李落嘶了一口气,倒不是那树人描述的景象太可怕,当然,若是真的,那确是末日临头,但眼下侃侃而谈,像极了街市上危言耸听的骗子,骗一顿饭钱,如果能有信众,便会聚集成教,落入邪门歪道。人言可畏,以讹传讹,这种邪门歪道在大甘五府都有,屡禁不止,而且每到逢灾或是天下大乱、民不聊生的时候最易滋生,李落和巡检司知道的一清二楚,百姓如果吃得饱穿得暖,自然会怀疑这些灭世的妄言,但如果朝不保夕,一句话,就算是假话,也能成为心中的救命稻草。这样的邪教巡检司查抄了不少,而且巡检司对付起邪教来手段可不算和善,当年卓城便有一个,算起来还是佛门旁支,以求子送子扬名,暗地里什么男盗女娼的事都做,而且还有人撑腰帮他们写字题诗,在整个卓州都如雷贯耳,被巡检司搜集罪证,正该到依法查办的时候,谁也没料到这家清静之地竟然网罗起了数千信众,欲图以法不责众相抗巡检司,动静闹的很大,就连宫里一位求了子嗣的娘娘都遣人跑来巡检司求情,弄得巡检司骑虎难下。后来是李落亲自出山,一个人面对数千信众,走一步,念一件血案,十步之后,如果还有人不走,就与邪教同罪。等李落念完了那些人神共愤的血案,最后还有将近半数人没有走,不信朝廷,只愿意相信身后那些披着佛门衣裳的假和尚。李落也没有逼迫,盘膝而坐,一直等到暮鼓钟息之后,将滞留未去的信徒和身后那座寺庙一把火烧了个干净。大火烧到了半夜,整个卓城都看得见。自那之后,卓城里就再也没有妖言惑众之事发生了。李落向来不怕防民之口甚于防川,怕的是有乌合之众,盲目风从,轻的让百姓苦,重的让江山社稷苦。眼前的树人,活脱脱就是以前巡检司查抄的妖言惑众之辈的模样,不过不一样的是眼前树人神通更大,手段更了得而已。

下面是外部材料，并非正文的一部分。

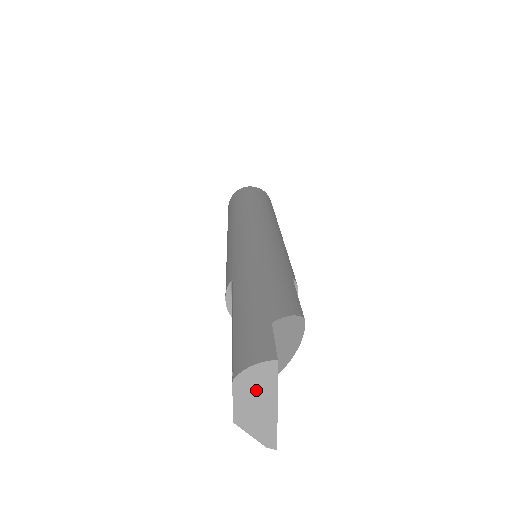
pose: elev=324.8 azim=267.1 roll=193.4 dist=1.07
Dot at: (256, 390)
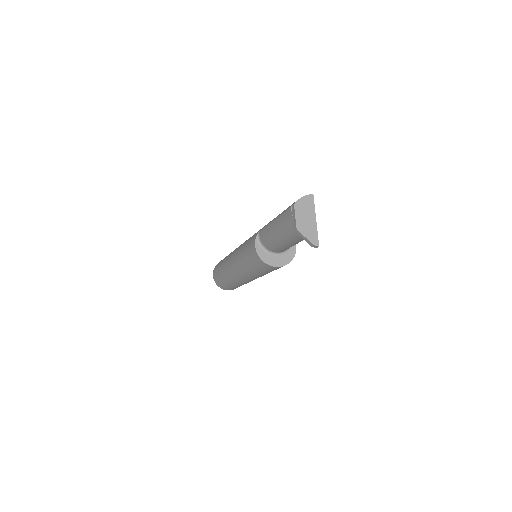
Dot at: (305, 210)
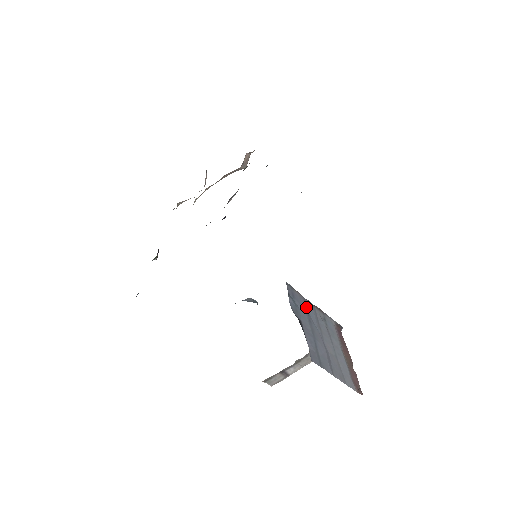
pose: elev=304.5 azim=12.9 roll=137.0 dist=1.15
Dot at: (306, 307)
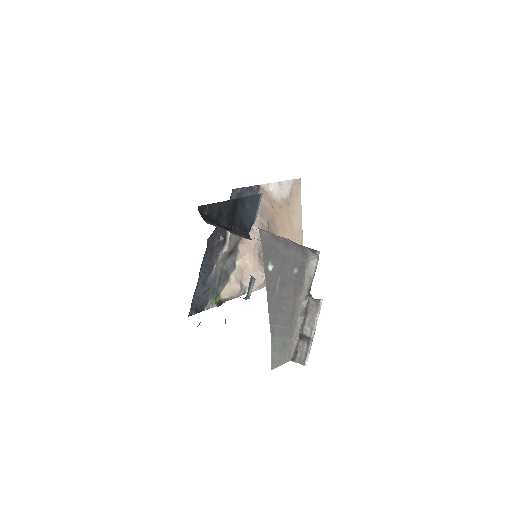
Dot at: occluded
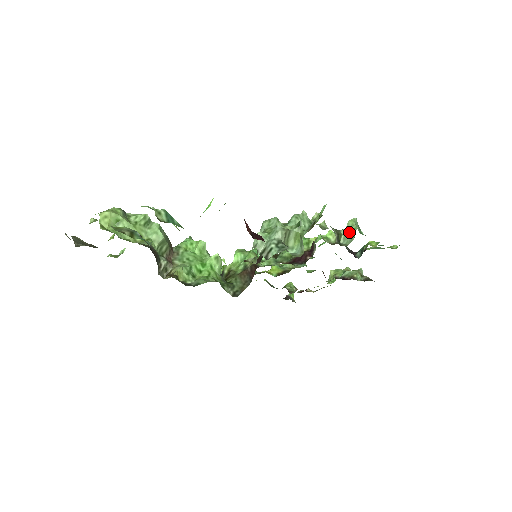
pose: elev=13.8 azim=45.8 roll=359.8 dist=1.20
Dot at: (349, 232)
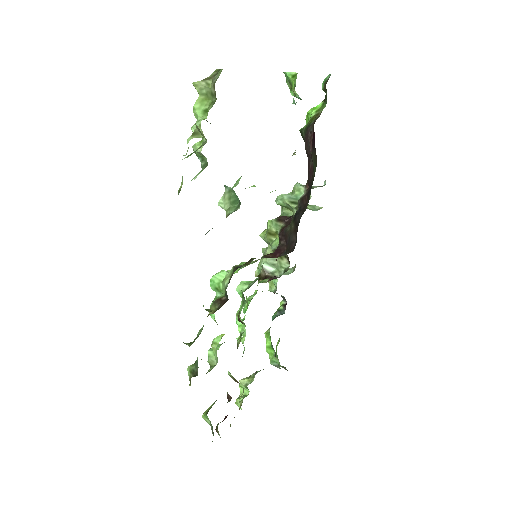
Dot at: occluded
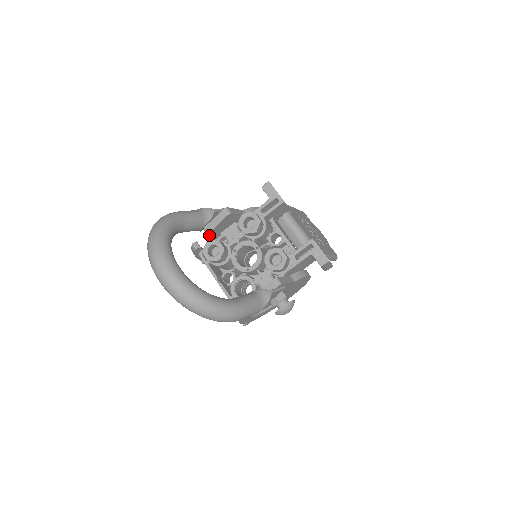
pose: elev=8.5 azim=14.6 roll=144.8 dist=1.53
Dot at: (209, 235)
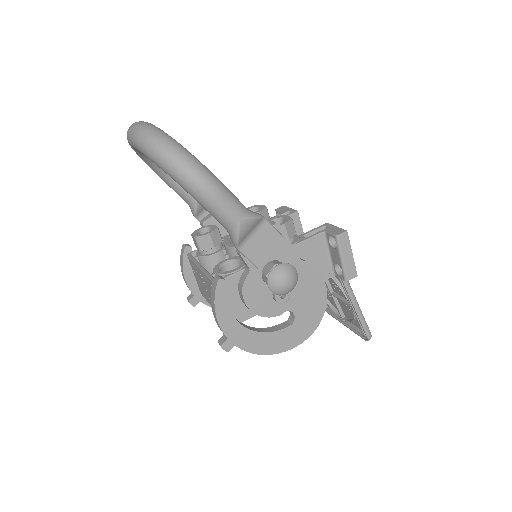
Dot at: occluded
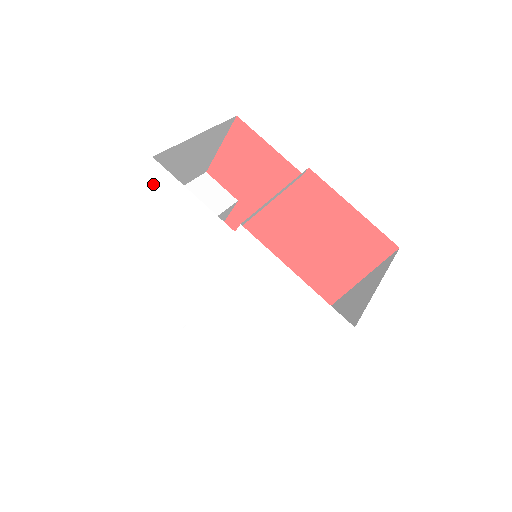
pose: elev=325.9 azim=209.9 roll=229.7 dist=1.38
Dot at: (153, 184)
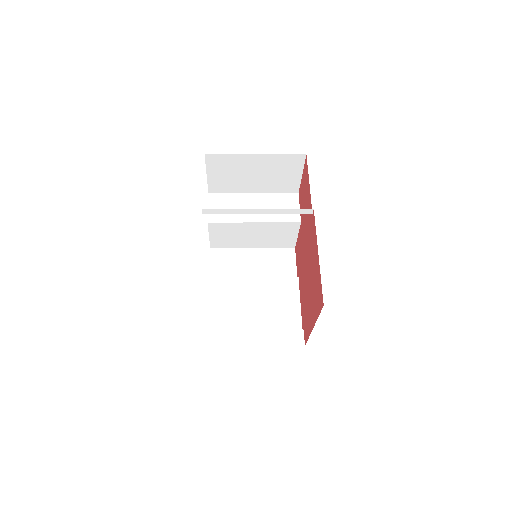
Dot at: occluded
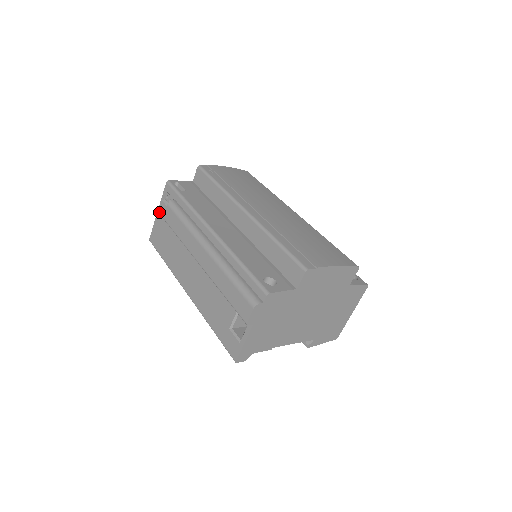
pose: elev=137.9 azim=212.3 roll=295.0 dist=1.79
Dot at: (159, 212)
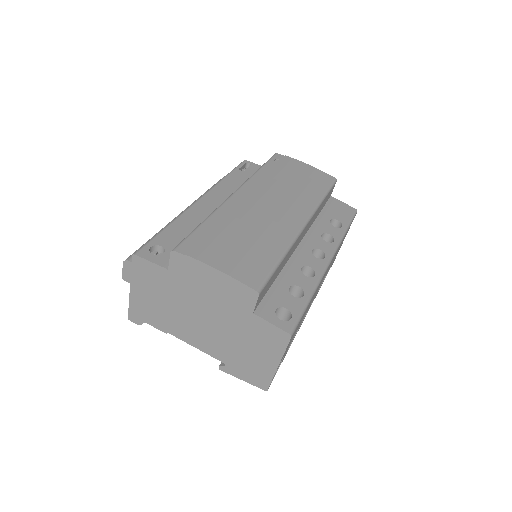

李落抿着嘴不说话,树人早已猜到李落不会这么轻易相信自己的这番话,接着说道:“我猜你会想既然是这样,我们为什么还要越过城墙,来到你们人族的地盘,吞噬你们人族,不更应该守着渊水湖畔吗?”树人自问自答,“那是因为我族先祖已经预言到了那扇门打开的那一天,所以我们必须早做准备。翻过这座城墙,我们不是为了杀人而来,我们是为了抓人,抓走之后再让他们也变成我们的样子,一起去守住那扇门,但是我没有想到他们竟然已经布置到了这种地步,或许,我们已经迟了。”
“他们是谁?”
孛日帖赤那答道:“骨雅,壤驷阙。”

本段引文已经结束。